Entertainment Weekly


(Starred review.) Shteyngart (Absurdistan) presents another profane and dizzying satire, a dystopic vision of the future as convincing—and, in its way, as frightening—as Cormac McCarthy's The Road. It's also a pointedly old-fashioned May-December love story, complete with references to Chekhov and Tolstoy. Mired in protracted adolescence, middle-aged Lenny Abramov is obsessed with living forever (he works for an Indefinite Life Extension company), his books (an anachronism of this indeterminate future), and Eunice Park, a 20-something Korean-American. Eunice, though reluctant and often cruel, finds in Lenny a loving but needy fellow soul and a refuge from her overbearing immigrant parents.
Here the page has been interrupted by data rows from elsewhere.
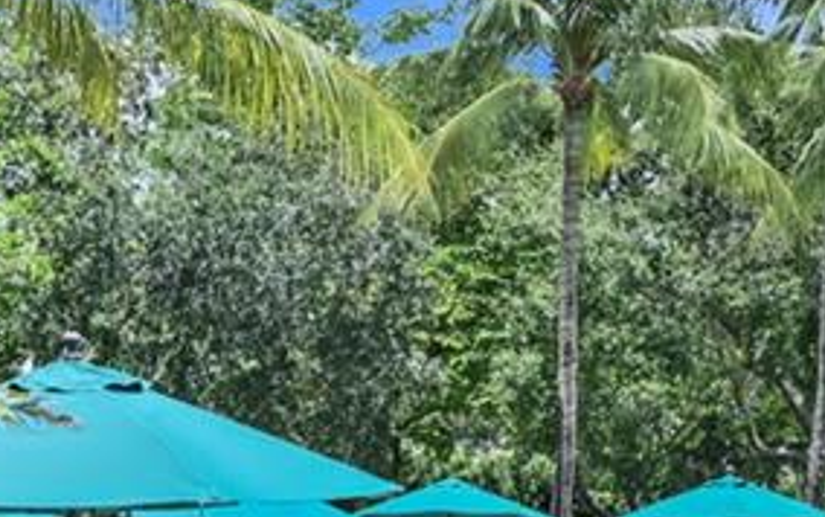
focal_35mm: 110
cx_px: 1261
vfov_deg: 11.5
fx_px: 2475
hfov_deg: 17.0
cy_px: 719
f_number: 11
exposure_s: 1/160
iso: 160
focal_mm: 30
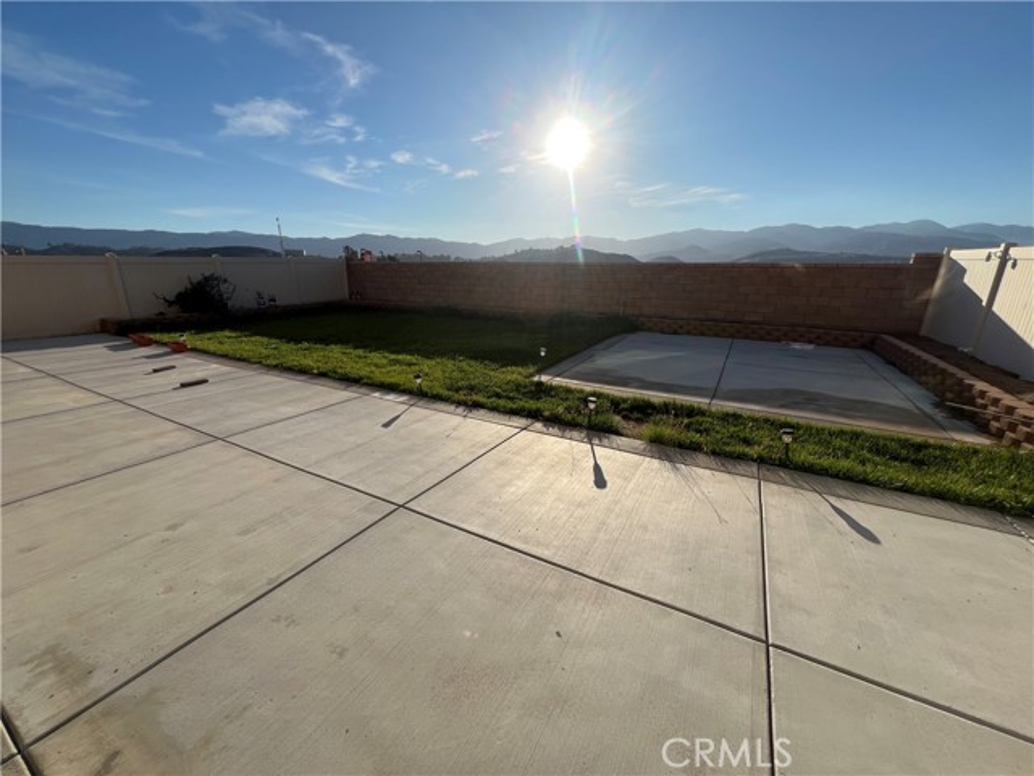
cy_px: 388
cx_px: 517
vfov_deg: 89.9
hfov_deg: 106.2
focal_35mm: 13
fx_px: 388
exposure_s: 1/2179
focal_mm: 1.57
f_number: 1.8
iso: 32
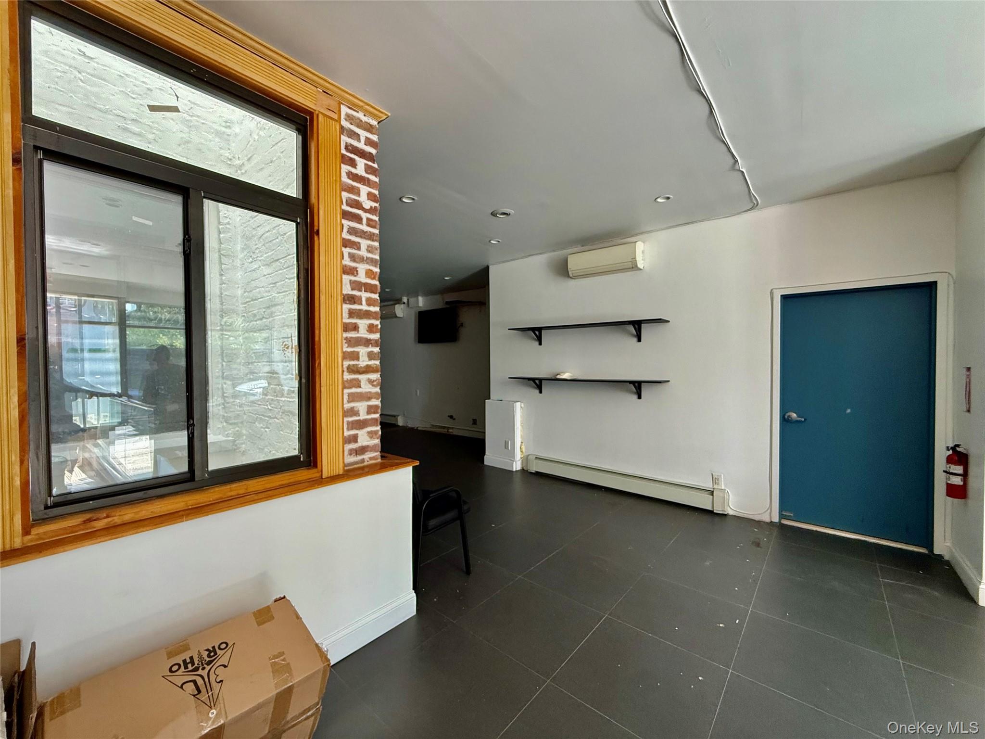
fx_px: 398
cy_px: 370
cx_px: 492
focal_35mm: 14
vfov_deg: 85.7
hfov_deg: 102.1
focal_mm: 2.22
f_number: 2.2
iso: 250
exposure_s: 1/99
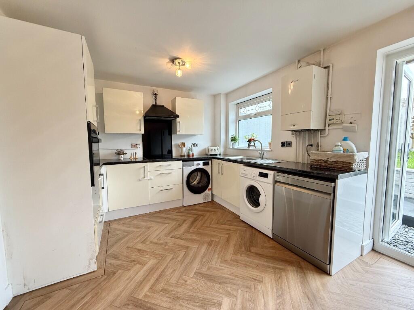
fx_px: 167
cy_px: 155
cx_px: 207
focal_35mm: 14
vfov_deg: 85.7
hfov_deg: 102.1
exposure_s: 1/100
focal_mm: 2.22
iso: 160
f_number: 2.2
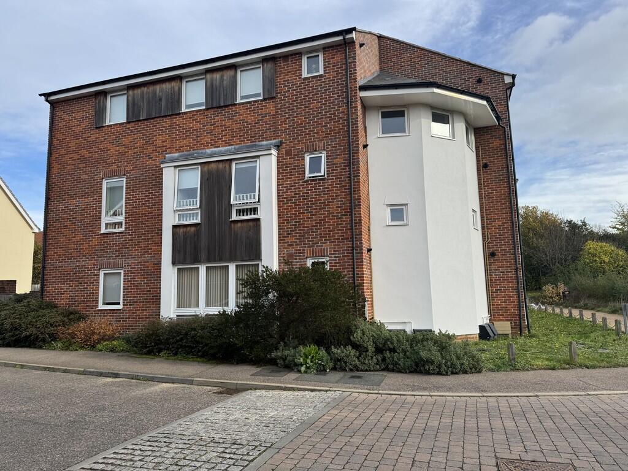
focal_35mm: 24
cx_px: 314
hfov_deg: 71.6
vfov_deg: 56.8
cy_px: 236
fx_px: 435
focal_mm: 6.76
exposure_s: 1/2252
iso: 80
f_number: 1.78
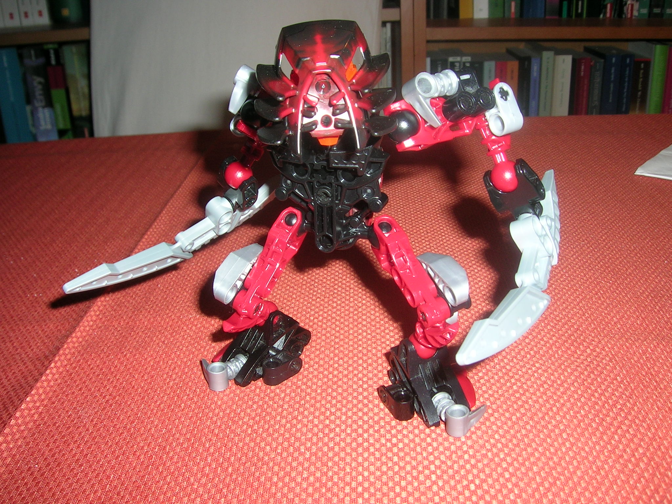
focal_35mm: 35
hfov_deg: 52.6
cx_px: 336
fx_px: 679
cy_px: 252
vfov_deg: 40.7
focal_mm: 5.4
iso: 50
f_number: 4.8
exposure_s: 1/60.1
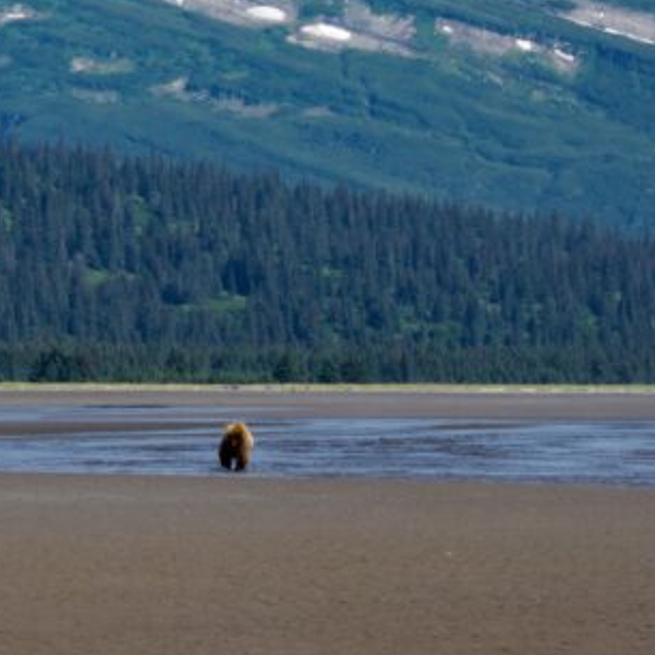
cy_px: 191
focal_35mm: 250
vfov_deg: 7.0
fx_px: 5352
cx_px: -133
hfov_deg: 7.0
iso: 250
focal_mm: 78
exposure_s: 1/40
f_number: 22
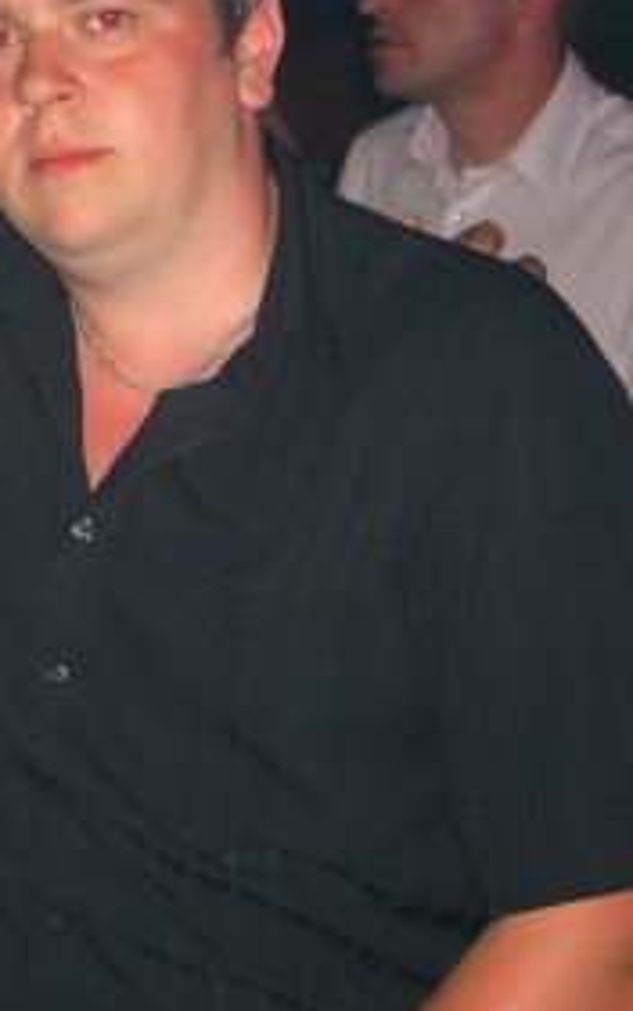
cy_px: 277
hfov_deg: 14.1
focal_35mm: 86
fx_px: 2370
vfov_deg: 23.9
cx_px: -360
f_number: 2.8
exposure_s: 1/60
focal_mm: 7.9
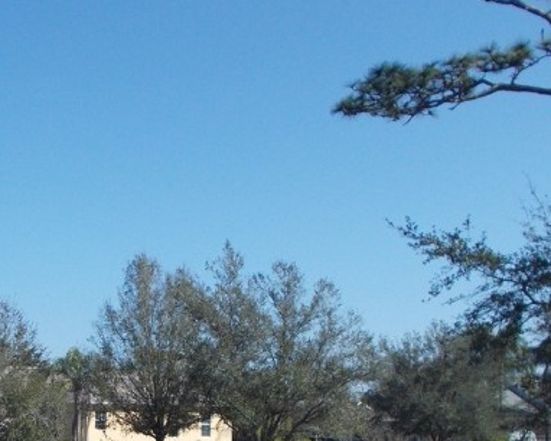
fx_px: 1109
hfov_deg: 27.2
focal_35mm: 68
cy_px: 411
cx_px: 84
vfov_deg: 21.9
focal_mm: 4.6
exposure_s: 1/160
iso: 80
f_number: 8
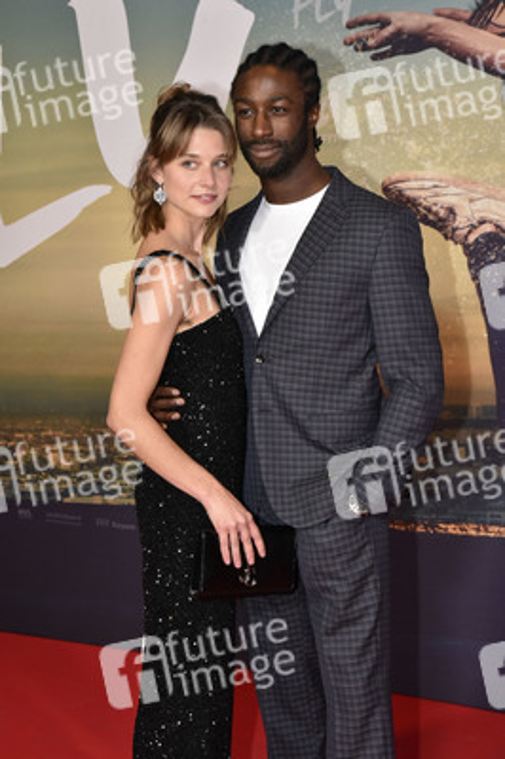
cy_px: 380
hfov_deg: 23.3
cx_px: 252
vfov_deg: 34.5
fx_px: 1222
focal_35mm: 58
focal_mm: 58
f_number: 8
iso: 4000
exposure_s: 1/250
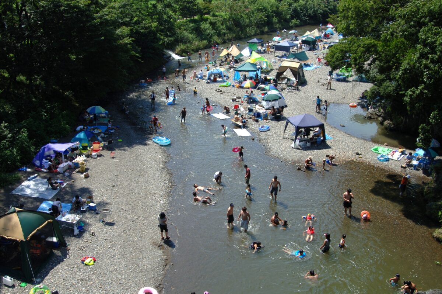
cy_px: 147
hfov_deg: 53.2
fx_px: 441
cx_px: 221
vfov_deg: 36.8
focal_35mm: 36
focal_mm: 24
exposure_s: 1/100
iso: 100
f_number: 10
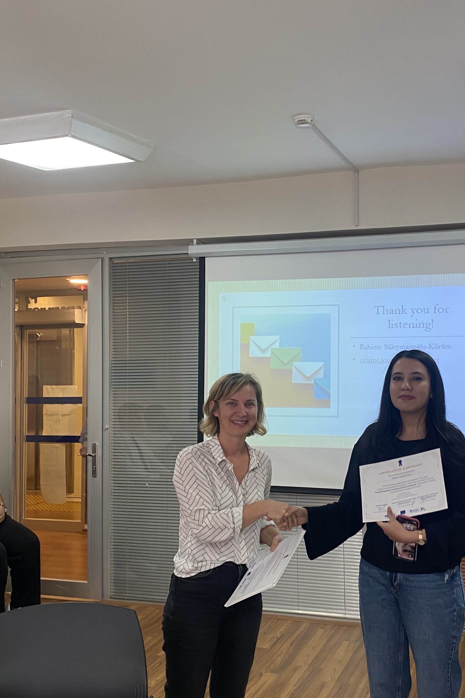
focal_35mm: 39
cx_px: 277
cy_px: 352
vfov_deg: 49.6
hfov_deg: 34.1
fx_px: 756
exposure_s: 1/50
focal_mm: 4.25
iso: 100
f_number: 1.8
Narrating in alternate chapters—Lenny through old-fashioned diary entries, Eunice through her online correspondence—the pair reveal a funhouse-mirror version of contemporary America: terminally indebted to China, controlled by the singular Bipartisan Party (Big Brother as played by a cartoon otter in a cowboy hat), and consumed by the superficial. Shteyngart's earnestly struggling characters—along with a flurry of running gags—keep the nightmare tour of tomorrow grounded. A rich commentary on the obsessions and catastrophes of the information age and a heartbreaker worthy of its title, this is Shteyngart's best yet.
Publishers Weekly


This cyber-apocalyptic vision of an American future seems eerily like the present, in a bleak comedy that is even more frightening than funny. Though Shteyngart received rave reviews for his first two novels (The Russian Debutante's Daughter, 2001; Absurdistan, 2006), those appear in retrospect to be trial runs for his third and darkest to date. Russian immigrant Lenny Abramov returns home to Manhattan of the indeterminate future, following a year in Italy, only to find his career as "Life Lovers Outreach Coordinator (Grade G) of the Post-Human Services division" in jeopardy. Just shy of 40, he is already coming to terms with his mortality amid the scorn of much younger, hipper careerists, as he markets eternal life to those with the wherewithal to afford it. The narrative alternates between the diary entries of Lenny and the computer log of Eunice Park, his much younger and reluctant Korean girlfriend whom he'd met in Italy and eventually persuaded to join him in the States. Lenny's diary is itself an anachronism, since this "post-literate age" lacks the patience to scan text for anything longer than political bromides or marketing pitches. The society at large finds books "smelly," though Lenny still collects and even reads them. "Media" has become an adjective (positive, all-purpose) as well as a noun, and some familiar institutions have morphed into Fox-Ultra and The New York Lifestyle Times. Both Lenny and Eunice are fully fleshed-out characters rather than satiric caricatures, but their matter-of-fact acceptance of Bi-Partisanship masking a police state, and of the illiterate, ebullient and Orwellian American Restoration Authority as a bulwark against the country's collapse (the waiting list to move to Canada exceeds 23 million), makes this cautionary tale all the more chilling. The narrative proceeds in a surprising yet inevitable manner to the outcome the title promises. When Lenny realizes "I can't connect in any meaningful way to anyone," he's writing about not merely a technological breakdown but the human condition, where the line distinguishing comedy from tragedy dissolves.